*Task details*
Show each line in the rows below that contains the word "Investment", with uppercase and lowercase letters matching exactly.

*Supplied material*
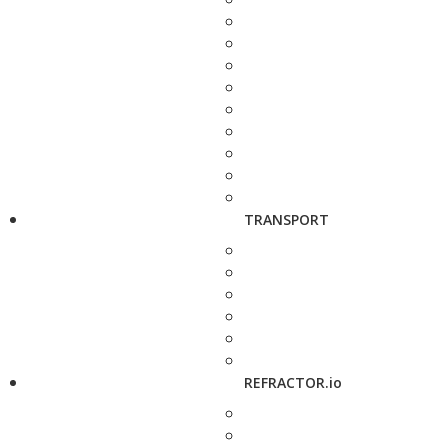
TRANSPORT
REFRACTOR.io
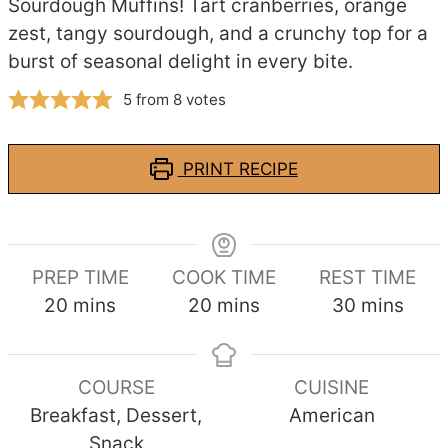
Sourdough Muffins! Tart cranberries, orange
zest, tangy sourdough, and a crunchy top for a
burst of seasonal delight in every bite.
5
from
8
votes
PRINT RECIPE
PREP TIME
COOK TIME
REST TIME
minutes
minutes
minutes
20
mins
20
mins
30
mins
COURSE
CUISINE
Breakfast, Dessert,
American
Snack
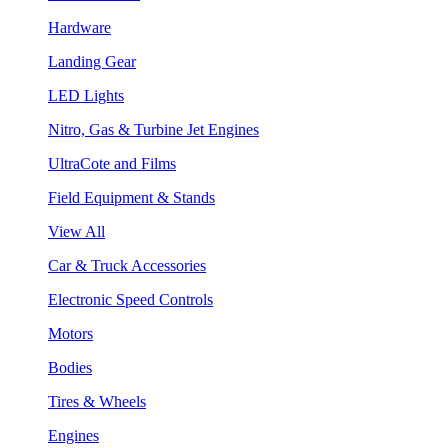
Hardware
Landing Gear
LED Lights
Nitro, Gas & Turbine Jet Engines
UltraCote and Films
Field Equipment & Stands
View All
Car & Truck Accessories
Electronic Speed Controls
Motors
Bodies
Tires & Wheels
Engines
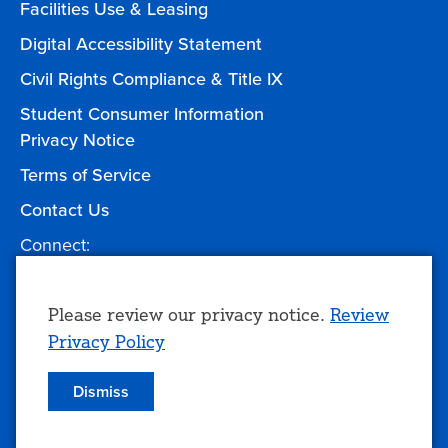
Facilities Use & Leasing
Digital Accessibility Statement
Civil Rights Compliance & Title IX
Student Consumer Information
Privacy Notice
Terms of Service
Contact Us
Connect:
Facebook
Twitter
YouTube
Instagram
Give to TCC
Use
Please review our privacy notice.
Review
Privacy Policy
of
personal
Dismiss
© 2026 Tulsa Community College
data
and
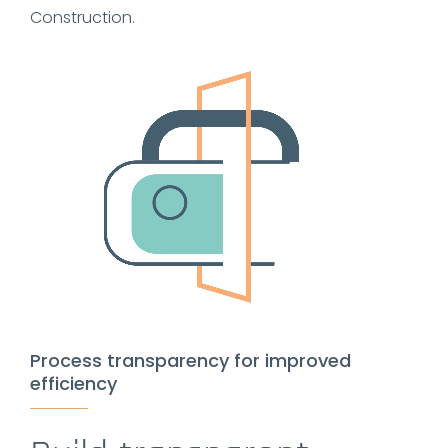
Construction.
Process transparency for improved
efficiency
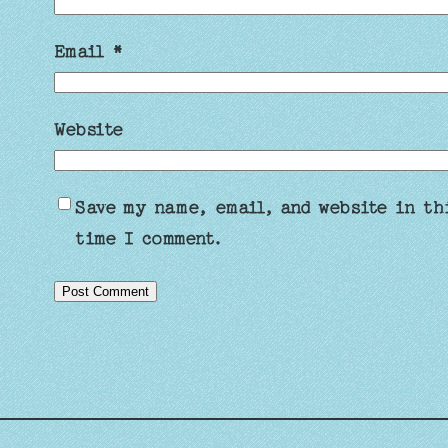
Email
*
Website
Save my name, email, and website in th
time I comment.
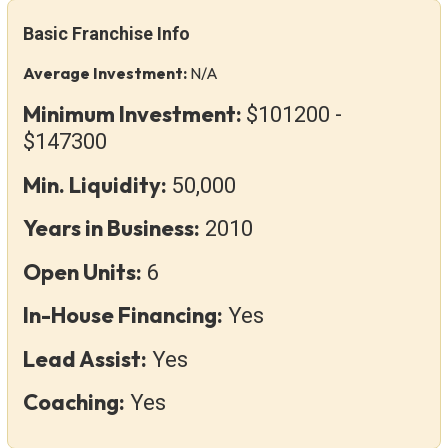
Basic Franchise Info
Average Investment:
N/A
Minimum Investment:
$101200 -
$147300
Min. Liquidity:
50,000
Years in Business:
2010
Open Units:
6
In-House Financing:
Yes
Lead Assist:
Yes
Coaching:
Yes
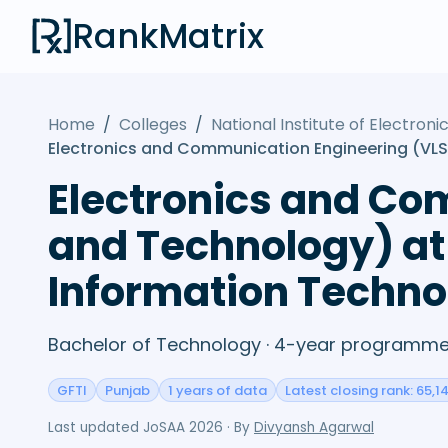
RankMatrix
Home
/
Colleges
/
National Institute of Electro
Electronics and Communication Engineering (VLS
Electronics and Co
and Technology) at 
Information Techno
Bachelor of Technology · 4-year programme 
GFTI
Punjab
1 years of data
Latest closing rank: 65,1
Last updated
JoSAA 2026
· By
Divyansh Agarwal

--

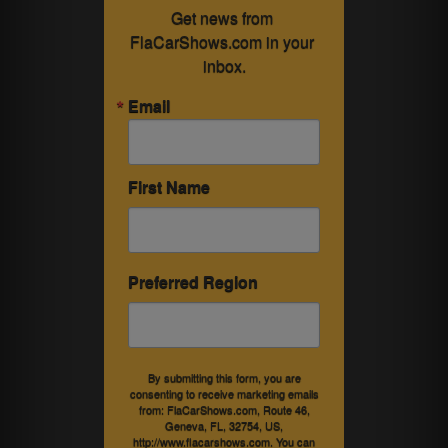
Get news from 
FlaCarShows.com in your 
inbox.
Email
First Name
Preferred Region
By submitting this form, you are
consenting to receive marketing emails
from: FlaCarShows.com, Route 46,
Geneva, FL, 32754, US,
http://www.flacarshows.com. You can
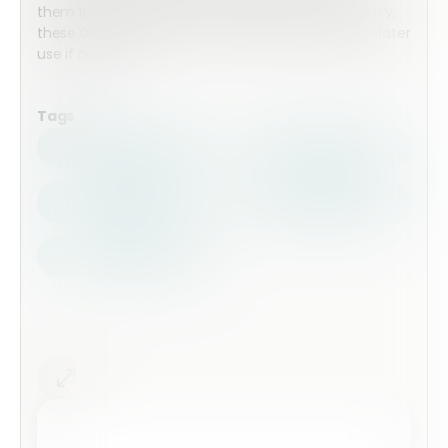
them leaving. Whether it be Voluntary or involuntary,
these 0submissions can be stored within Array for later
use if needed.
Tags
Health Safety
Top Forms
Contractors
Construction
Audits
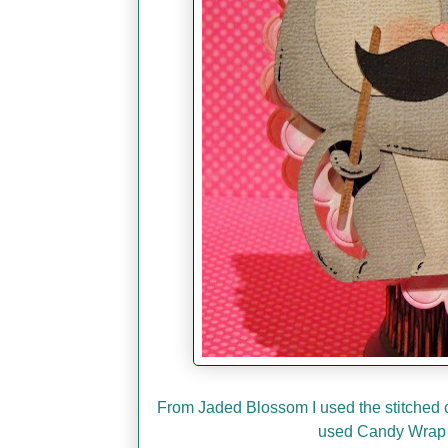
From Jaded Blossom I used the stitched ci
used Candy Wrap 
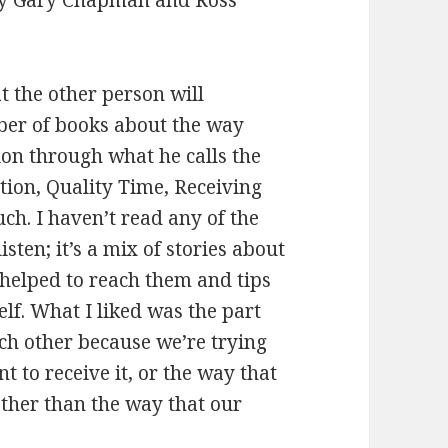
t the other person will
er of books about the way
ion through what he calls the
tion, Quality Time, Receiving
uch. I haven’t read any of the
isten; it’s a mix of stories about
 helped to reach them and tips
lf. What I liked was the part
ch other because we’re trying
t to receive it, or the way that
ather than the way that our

==

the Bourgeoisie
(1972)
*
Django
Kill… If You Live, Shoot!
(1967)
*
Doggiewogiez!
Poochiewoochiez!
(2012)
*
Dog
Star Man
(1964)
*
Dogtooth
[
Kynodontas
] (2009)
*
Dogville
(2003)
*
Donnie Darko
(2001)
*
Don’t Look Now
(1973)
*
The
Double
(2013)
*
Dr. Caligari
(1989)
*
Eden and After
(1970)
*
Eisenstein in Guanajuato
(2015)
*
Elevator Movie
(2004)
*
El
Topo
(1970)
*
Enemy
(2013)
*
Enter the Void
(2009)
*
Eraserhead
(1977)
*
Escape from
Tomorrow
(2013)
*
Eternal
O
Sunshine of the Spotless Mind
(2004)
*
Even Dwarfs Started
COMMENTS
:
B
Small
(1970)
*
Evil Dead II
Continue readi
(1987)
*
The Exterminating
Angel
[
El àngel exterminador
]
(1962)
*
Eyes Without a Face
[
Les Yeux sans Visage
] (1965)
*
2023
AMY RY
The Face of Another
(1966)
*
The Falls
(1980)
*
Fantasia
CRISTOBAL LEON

*Result for this exercise*
Average Investment:
Minimum Investment:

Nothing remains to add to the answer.